In the context of physics where we usually have phrases like the "state of a system" or the "state of a particle" what exactly do we mean by the word "state" ? To begin, states seem to be associated with the properties of an object but what is the precise nature of this property ? For example if we talked about a potato, then it has a property called weight (possessing a property called weight) and a property of weighing exactly 100 grams. For which of the two cases is it then appropriate to use the term "state" ? Is the property of "having weight" different from the property of "weighing 100 grams" ? I am not sure but i have come across properties being either determinate or determinable, is that what's happening here ? So is the "state" in the general context or in that of physics a determinate or determinable ? To be honest i feel confused with the distinction between determinates and determinables, i mean how is it possible to be aware of weight without simultaneously being aware of the quantity of weight ? Doesn't the latter precede/lead to the former ?
"State" means different things in different situations. When you model the physical world for doing physics, engineering, or other things, you can't possibly model everything about the world, there is far too much to model. Furthermore, most of what is in the real world is not relevant to your purposes. So you only keep track of a few relevant variables, called the state of the system.
For example, if you are studying thermodynamics, then the temperature of your system is crucial, but if it's on a wobbly table that moves around a little, that doesn't matter; you don't include the motion in your state variables because it is not relevant to your purposes.
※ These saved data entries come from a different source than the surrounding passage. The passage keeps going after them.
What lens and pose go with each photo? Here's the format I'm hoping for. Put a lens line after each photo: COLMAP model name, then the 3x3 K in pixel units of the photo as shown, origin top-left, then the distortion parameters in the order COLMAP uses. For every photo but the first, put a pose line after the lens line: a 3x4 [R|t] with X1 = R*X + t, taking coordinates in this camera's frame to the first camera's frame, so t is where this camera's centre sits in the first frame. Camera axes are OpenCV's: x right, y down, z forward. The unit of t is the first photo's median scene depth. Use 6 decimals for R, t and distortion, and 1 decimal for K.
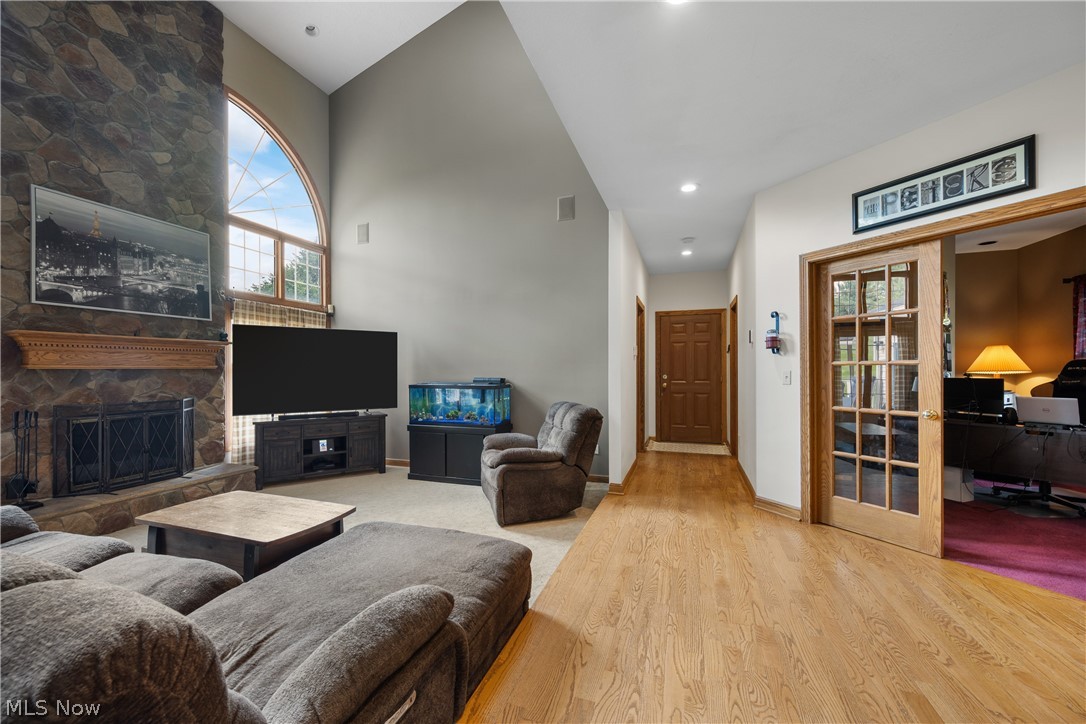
lens RADIAL K [[425.9, 0, 544.6], [0, 425.9, 371.7], [0, 0, 1]] dist [-0.001621, 0.000102]
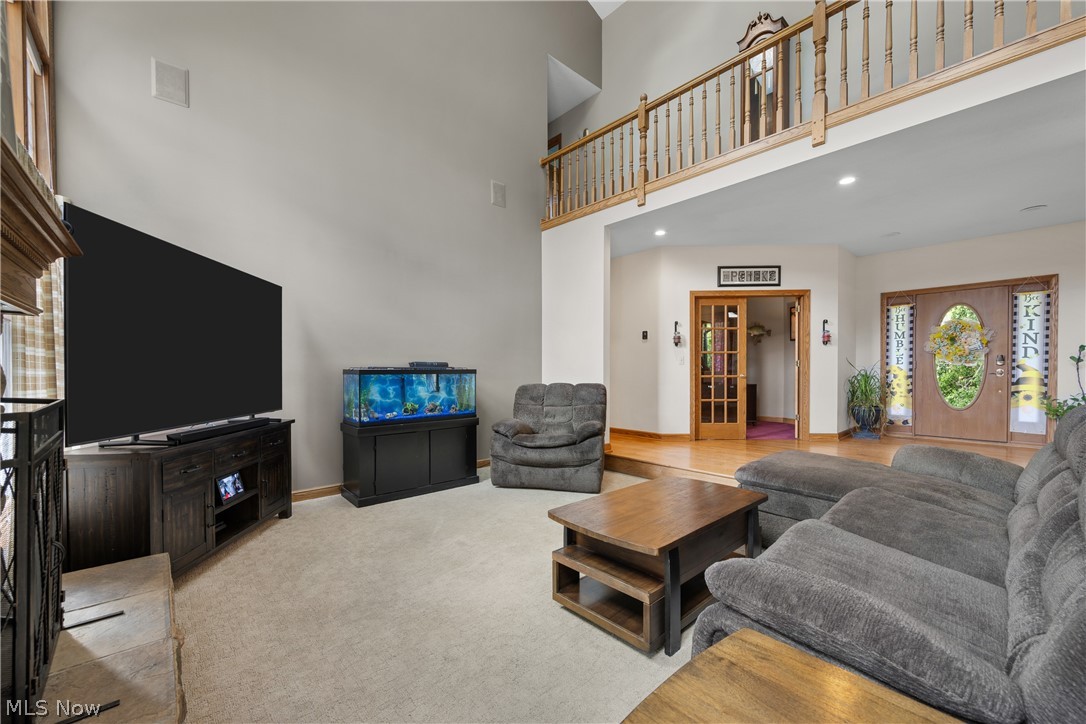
lens RADIAL K [[430.3, 0, 545.0], [0, 430.3, 376.6], [0, 0, 1]] dist [-0.001465, -0.000031]
pose [[0.488736, -0.013958, 0.872320, -1.010389], [0.005853, 0.999902, 0.012720, 0.045164], [-0.872412, -0.001111, 0.488770, 0.521509]]
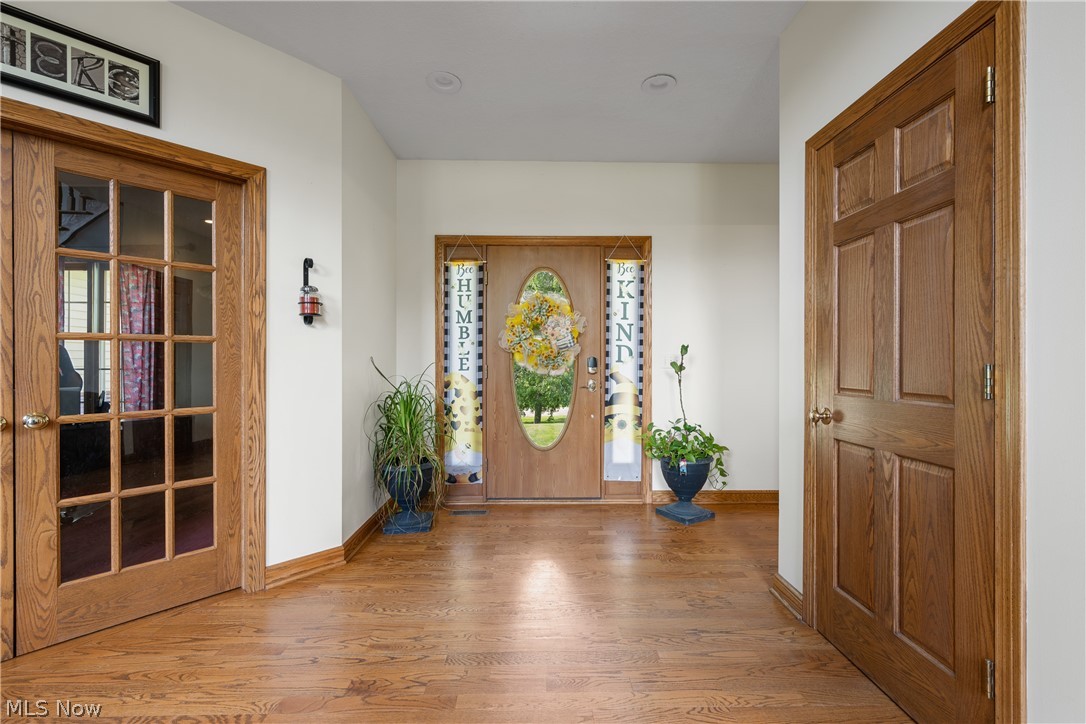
lens RADIAL K [[462.8, 0, 547.6], [0, 462.8, 362.2], [0, 0, 1]] dist [-0.000920, -0.000331]
pose [[-0.339361, -0.000678, 0.940656, 0.032819], [0.002680, 0.999995, 0.001688, 0.011486], [-0.940652, 0.003094, -0.339358, 0.322410]]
The state includes temperature and other variables like pressure and volume (depending on what thermodynamic system you are modeling), but it doesn't include velocity.
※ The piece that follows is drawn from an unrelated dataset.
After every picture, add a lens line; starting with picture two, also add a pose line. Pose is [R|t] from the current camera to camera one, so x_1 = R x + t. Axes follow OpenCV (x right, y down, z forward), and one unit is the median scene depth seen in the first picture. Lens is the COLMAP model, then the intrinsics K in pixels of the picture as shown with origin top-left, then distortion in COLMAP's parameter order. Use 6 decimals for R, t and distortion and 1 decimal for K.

By contrast, if you are studying the behavior of spheres in collisions, then the temperature is irrelevant over a broad range of conditions, and the relevant state variables are (for example) the diameter, mass, position, and velocity of each of the masses.
When modeling the orbits of the planets, the diameter become irrelevant and you leave that out of your state, so now it's just the mass, position, and velocity of each of the planets.
The state of a system is the collection of values of all of the variables that are relevant to whatever you are doing.